The ‘Standard for Replacement Business’ initiative was announced by CEO John Brogden on the second day of  the FSC National Conference.

Under the proposed reform, riskinfo understands the FSC is recommending:

  1. The removal of takeover terms for policies transferred by an adviser between insurers
  2. The establishment of a two year adviser responsibility period where 100% of commission would be clawed-back if the policy lapses or is cancelled within one year, and 50% clawed-back in the second year

Mr Brogden said the time had come to address the practice of churn in order to support financial advisers and a sustainable life insurance industry in Australia.

“This practice is not in the interests of consumers and the FSC has taken the clear view that it is inconsistent with the statutory requirement for financial advisers to act in their clients’ best interests.

“While this practice is not widespread, it is significant enough an issue to warrant industry action,” he said.

The insurance industry has been quick to offer its qualified support for this initiative.  Asteron’s Executive General Manager, Jordan Hawke, commended the FSC for taking a proactive approach to the issue of churning, in particular the removal of takeover terms:

“We believe appropriate risk management is required at underwriting to ensure we protect the integrity of advisers’ books of business and their clients’ cover, so that premiums remain affordable, and that we can deliver on our commitment to pay claims,” he said.
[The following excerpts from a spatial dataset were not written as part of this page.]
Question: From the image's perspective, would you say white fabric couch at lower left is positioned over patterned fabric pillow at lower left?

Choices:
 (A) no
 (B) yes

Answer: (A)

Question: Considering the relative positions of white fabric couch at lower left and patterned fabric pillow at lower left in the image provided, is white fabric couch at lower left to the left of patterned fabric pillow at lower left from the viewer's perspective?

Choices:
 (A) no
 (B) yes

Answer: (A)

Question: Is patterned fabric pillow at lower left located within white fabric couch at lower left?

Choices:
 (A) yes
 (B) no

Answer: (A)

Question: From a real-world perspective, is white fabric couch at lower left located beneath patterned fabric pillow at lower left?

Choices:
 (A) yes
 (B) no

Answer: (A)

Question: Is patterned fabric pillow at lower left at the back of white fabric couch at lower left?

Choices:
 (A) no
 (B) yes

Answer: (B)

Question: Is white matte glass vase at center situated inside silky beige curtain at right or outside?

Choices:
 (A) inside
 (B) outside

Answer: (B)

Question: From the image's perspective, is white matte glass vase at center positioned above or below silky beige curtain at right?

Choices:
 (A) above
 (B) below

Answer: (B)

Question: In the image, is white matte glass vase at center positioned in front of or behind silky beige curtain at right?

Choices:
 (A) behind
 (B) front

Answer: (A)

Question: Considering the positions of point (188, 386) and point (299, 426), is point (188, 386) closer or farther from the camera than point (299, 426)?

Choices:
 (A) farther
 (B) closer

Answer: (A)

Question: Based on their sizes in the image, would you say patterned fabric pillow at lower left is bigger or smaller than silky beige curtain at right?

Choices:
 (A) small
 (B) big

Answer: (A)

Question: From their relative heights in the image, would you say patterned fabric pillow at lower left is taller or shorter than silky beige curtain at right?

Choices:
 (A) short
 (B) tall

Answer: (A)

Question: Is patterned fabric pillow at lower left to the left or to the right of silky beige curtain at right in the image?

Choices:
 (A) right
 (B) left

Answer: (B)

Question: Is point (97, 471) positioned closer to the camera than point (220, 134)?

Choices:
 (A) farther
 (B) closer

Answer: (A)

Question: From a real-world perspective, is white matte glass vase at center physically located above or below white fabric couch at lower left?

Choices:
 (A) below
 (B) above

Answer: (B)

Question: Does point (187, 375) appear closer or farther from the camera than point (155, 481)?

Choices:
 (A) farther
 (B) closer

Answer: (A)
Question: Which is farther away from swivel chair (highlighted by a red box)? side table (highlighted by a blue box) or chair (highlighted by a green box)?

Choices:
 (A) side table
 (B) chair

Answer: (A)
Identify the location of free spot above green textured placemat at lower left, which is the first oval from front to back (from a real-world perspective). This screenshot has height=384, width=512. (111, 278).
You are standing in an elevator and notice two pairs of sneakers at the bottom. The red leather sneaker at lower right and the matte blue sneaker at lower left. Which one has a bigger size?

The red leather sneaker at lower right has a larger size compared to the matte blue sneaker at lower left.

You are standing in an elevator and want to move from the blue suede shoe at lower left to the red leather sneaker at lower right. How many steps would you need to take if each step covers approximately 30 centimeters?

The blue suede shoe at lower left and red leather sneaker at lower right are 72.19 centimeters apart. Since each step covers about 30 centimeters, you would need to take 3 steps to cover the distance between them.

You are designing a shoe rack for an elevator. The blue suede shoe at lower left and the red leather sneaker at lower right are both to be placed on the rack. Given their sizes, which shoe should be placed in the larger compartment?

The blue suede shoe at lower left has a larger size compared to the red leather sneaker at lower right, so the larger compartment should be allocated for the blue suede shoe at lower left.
But Mr Hawke noted that not all replacement business is churn:  “With products and client situations constantly changing, it is appropriate for advisers to review their clients’ insurance portfolio to ensure that it is both appropriate and competitive. It is all about quality advice,” said Mr Hawke, adding:

riskinfo understands the proposed two-year responsibility period would address the larger than average number of policies that are cancelled and re-issued at thirteen months (most policy responsibility, or ‘clawback’ periods cease after twelve months).  Mr Hawke noted that insurance policies usually don’t change sufficiently in a twelve-month period to justify their cancellation and re-issue.

But while welcoming the two-year responsibility period proposal as an  important first step, Mr Hawke added Asteron’s own experience “… shows that policy cancellations due to adviser recommendation combined with rising cost pressures and lack of affordability for clients, occurs mostly between 3 and 7 years.”

This new, ‘self-regulated’ Standard on churning is currently being developed by the FSC in consultation with industry stakeholders, government and regulators.  The FSC says it aims to have the Standard finalised in 2012 with an implementation date consistent with the commencement of FoFA reforms.



3 COMMENTS

  1. There is a huge issue here for all financial planners, is this 2 year responsibility period anything other than the insurance compamies putting more pressure on the advisers, and if this is going to be the structure maybe we need to do what England does and have 200% commission for a 2 year responsibility period, then i would suggest that this was fair.

  2. There are many, many situations where a client cancels a policy and no churn is involved- e.g. a client cancels a policy under 2 year’s in force as he goes from self employment to employee- and is convinced to join the employer super fund including insurances. The adviser is not benefitting from the change, but will experience a substantial writeback! Churn has not been a factor here, but the penalty is still applied to the risk adviser. This is totally unfair and un-commercial- any one else provide some examples of “unfair”??

  3. To reduce churn,the Life Companies need to reduce the paperwork and the best way to do that is to lobby Government, to allow advisers to increase existing policies, without having to spend up to 8 hours complying and being snowed under with onerous processes,just to put through small premium increases which do not even cover the advisers expenses.
    Allow advisers to advise and not be buried in red tape for increases, then watch churning and all lapses reduce considerably, which will dramatically increase profits for Life Companies and guarantee their viability for the future.